Like Marilyn herself, Blonde is an operatic mix of the hackneyed and the transgressive. It’s not the first movie ever to ply the gulf between person and persona, or even the first movie about Marilyn Monroe to do so (see 1996’s Norma Jean and Marilyn, starring Ashley Judd and Mira Sorvino, for the most obvious example here). Likewise, it ascribes many of Marilyn’s problems to that most roasted of movie chestnuts: daddy issues. Little Norma Jean spends the whole movie hoping the father she never knew will magically show up, to explain who she really is, while breathily calling all her boyfriends “Daddy.”

The other central facet of her true self, only slightly less trodden as a storyline, is Norma Jean/Marilyn’s desire to have a child, an unborn fetus whose voice she hears in her head from time to time, like a judgemental Obi-Wan Kenobi, even as she allows herself to be coerced into abortions. Dominik shoots these abortions, by the way, from inside Marilyn’s womb, the doctors looking directly into the camera while stretching open the mucusy passageway. Probably this is why Blonde got an NC-17 rating more so than the actual nudity.
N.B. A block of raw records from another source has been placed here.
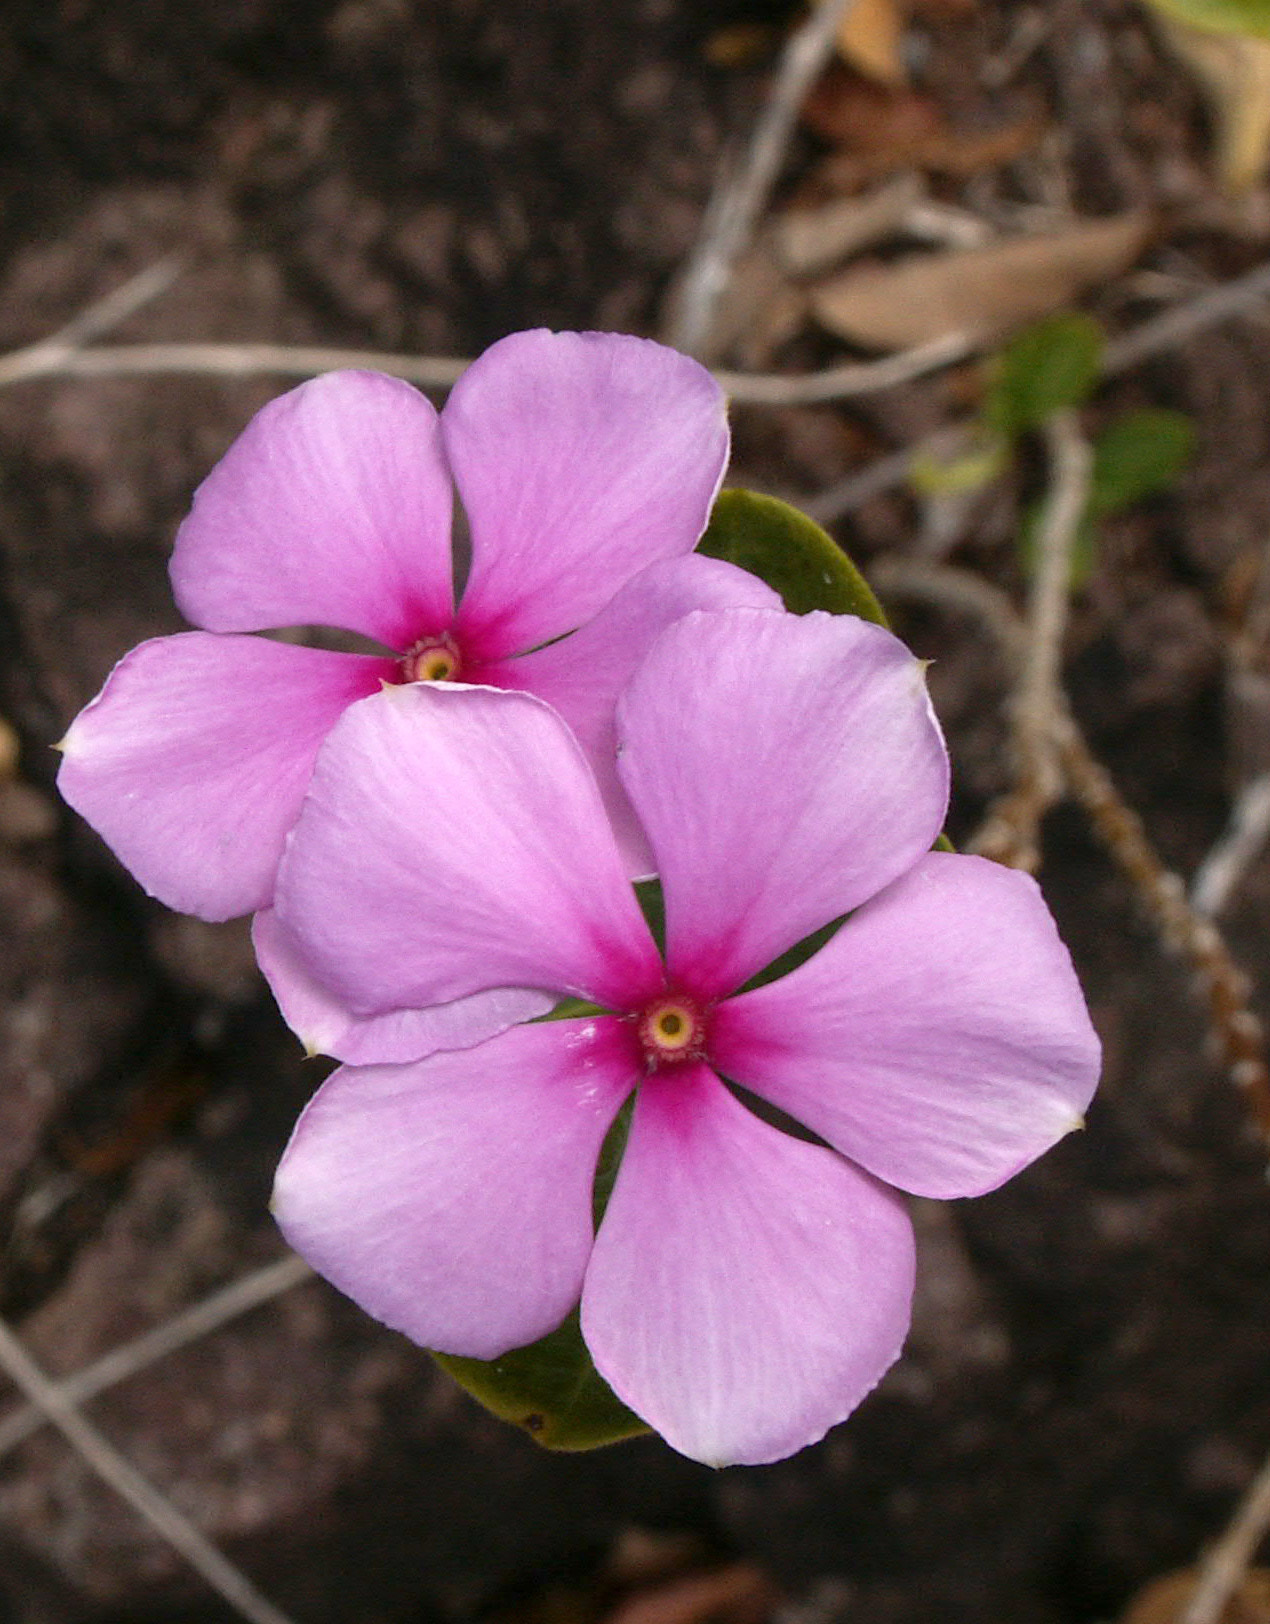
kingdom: Plantae
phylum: Tracheophyta
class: Magnoliopsida
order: Gentianales
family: Apocynaceae
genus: Catharanthus
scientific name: Catharanthus roseus
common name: Madagascar periwinkle
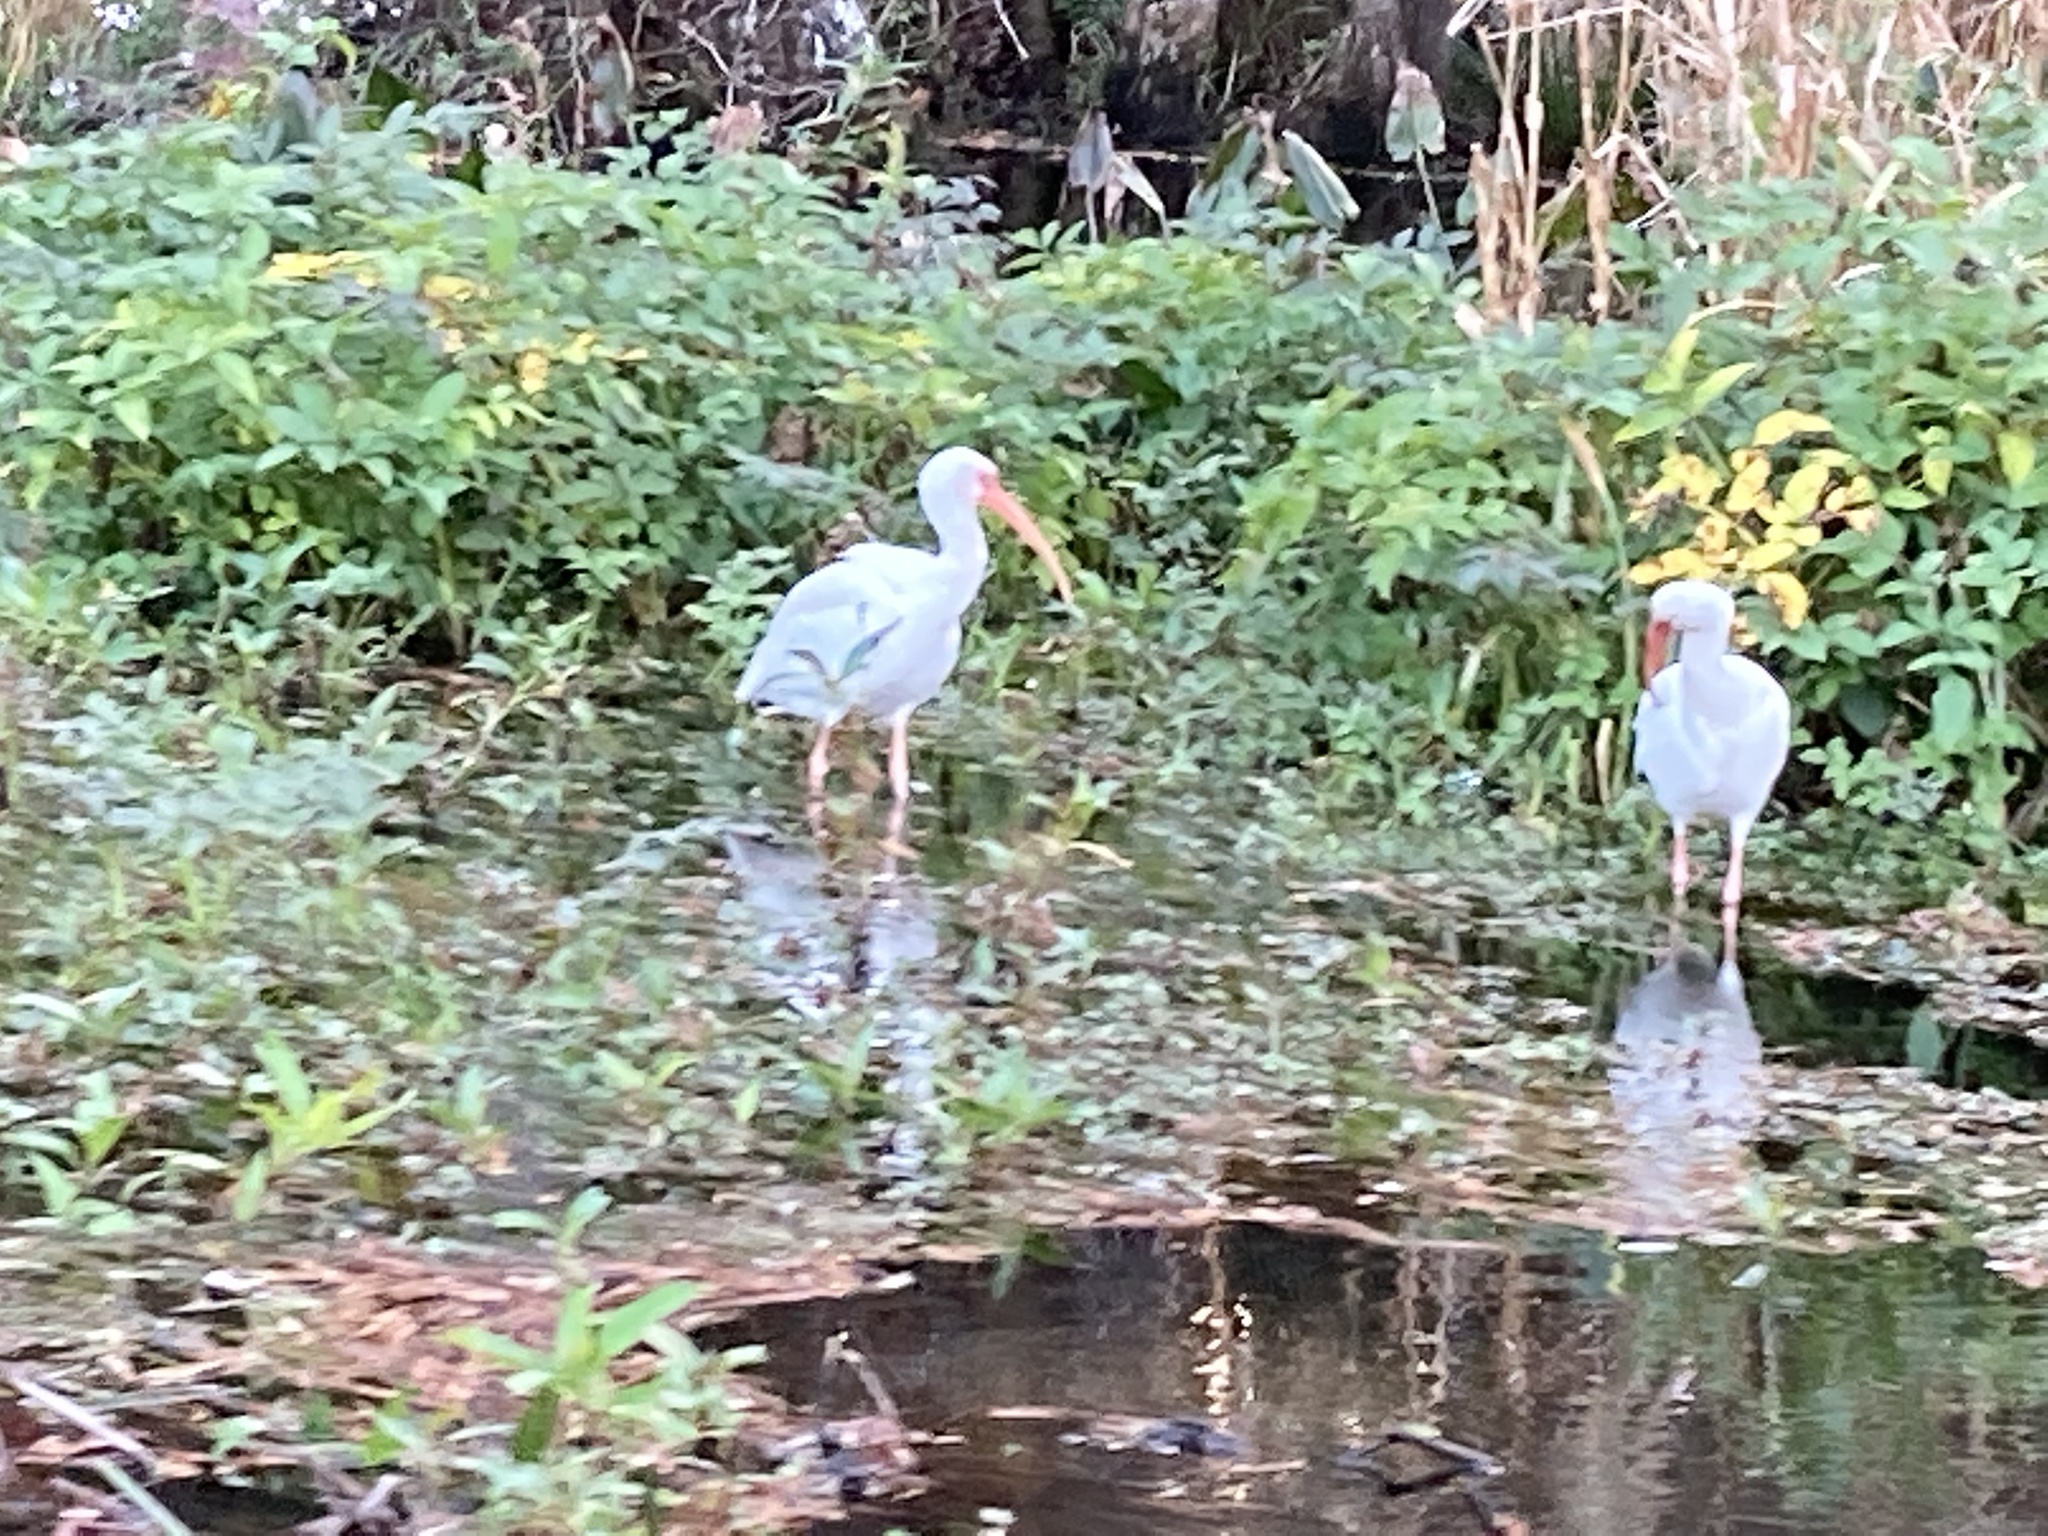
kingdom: Animalia
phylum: Chordata
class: Aves
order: Pelecaniformes
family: Threskiornithidae
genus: Eudocimus
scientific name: Eudocimus albus
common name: White ibis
Nudity, and the promise thereof, was always part and parcel to the Marilyn Monroe persona. To some extent Dominik avoids the big clichés by embracing the small ones. Nothing is cornier, after all, than guys going wild over a buxom blonde’s boobs, and Marilyn partly built her brand on it, exploiting a stupid public until maybe they exploited her. Ana De Armas in 2022 promises sex the same way Marilyn Monroe did in 1955, which is why the casting works. Maybe perfectly, despite the overt dissonance of Ana De Armas being a slender Cuban. I can imagine a depiction of Marilyn that maybe didn’t veer as wildly from victim to mastermind, but it’s easily De Armas’s best work, partly through sheer vibes alone.

Likewise, some of the parts of Blonde that work best are the most obviously invented — like that she was in a three-way relationship with star-crossed showbiz lost souls Charlie Chaplin Jr. (Xavier Samuel) and Edward G. Robinson Jr. (Evan Williams) — both men who really existed, even if the connection didn’t. Their sporadic romance is the heart of the film, and their scenes together crackle, maybe because they’re some of the film’s least stylized.

Marilyn Monroe was a confusing, alluring contradiction, and so, necessarily is Blonde, over reductive when it isn’t inscrutably impressionistic. But it’s also mesmerizing, hard to watch and impossible not to watch almost in equal measure, a somewhat guilty pleasure, compelling in spite of, partly because of, the fact that you don’t quite understand.